There are a couple of engaging outliers: the circle fortress built from cords of firewood, with a wonky lintel doorway; the orange work glove stuck on a post, intriguing with its semiotic ambiguity–halt or hello? But, on the whole, the photos tell only half the story. These scenes exist; Foster has the photos to prove it. However, familiar with the back roads of PEI myself, I know there are as many freshly painted steps as duct-taped, ramshackle whatnots. Holding to so stringent a definition of “rural” is as limiting as holding to the institutionalized definition of “art” that Duchamp sought to deconstruct, no?
Other artists’ contributions are noteworthy: in particular, the exquisitely rendered ceramic motors and carburetors by Clint Neufeld. On the surface, resembling fine china or wedding cakes, they initiate a subtle dialogue between masculine and feminine rural identities: the delicacy of the white and sea-foam glazes and floral appliques vies with the forms’ bulk and weight. That one of the painting from photos is placed on a settee–the kind with coy-wolf legs–makes the formal opposition all the more apt.

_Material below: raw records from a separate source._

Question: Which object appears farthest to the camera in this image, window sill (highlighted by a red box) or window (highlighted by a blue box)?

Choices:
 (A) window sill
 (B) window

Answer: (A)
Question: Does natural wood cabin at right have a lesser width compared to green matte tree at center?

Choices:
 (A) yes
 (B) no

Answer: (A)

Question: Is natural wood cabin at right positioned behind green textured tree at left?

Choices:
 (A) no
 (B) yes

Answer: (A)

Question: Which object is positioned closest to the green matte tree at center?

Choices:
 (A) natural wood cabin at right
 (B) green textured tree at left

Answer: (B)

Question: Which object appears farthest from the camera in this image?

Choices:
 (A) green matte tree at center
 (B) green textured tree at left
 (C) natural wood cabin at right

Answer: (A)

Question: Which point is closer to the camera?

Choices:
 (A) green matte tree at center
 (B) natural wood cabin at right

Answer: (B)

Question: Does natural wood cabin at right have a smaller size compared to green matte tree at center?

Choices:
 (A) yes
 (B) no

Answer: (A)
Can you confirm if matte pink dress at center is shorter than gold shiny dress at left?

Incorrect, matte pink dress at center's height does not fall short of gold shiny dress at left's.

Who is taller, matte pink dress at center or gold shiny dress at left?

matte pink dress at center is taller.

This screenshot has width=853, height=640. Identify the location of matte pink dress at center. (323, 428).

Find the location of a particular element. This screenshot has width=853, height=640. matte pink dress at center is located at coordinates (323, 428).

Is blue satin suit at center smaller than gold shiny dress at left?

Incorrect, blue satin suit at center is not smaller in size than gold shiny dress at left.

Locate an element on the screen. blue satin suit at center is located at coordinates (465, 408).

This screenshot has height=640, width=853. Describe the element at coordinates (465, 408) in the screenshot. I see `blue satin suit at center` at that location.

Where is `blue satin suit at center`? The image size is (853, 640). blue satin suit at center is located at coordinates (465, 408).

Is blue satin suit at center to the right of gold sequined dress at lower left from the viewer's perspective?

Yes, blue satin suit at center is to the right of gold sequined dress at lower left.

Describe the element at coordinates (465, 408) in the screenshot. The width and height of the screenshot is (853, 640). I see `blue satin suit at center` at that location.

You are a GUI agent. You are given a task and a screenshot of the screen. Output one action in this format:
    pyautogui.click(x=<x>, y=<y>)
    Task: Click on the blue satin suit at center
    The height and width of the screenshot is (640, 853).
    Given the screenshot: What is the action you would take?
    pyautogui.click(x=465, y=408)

And sure, the drive-in screens and billboards featured in Dolphin gallery’ dog portraits can be viewed as readymades–but are the photos themselves? Perhaps of all the exhibition’s painting from photos, these photos best encapsulate the show’s theme: they are tabula rasa by proxy, waiting for an idea to be projected, ready for a hand holding a can of black spray paint to tag a signature or maybe a mustache and a goatee.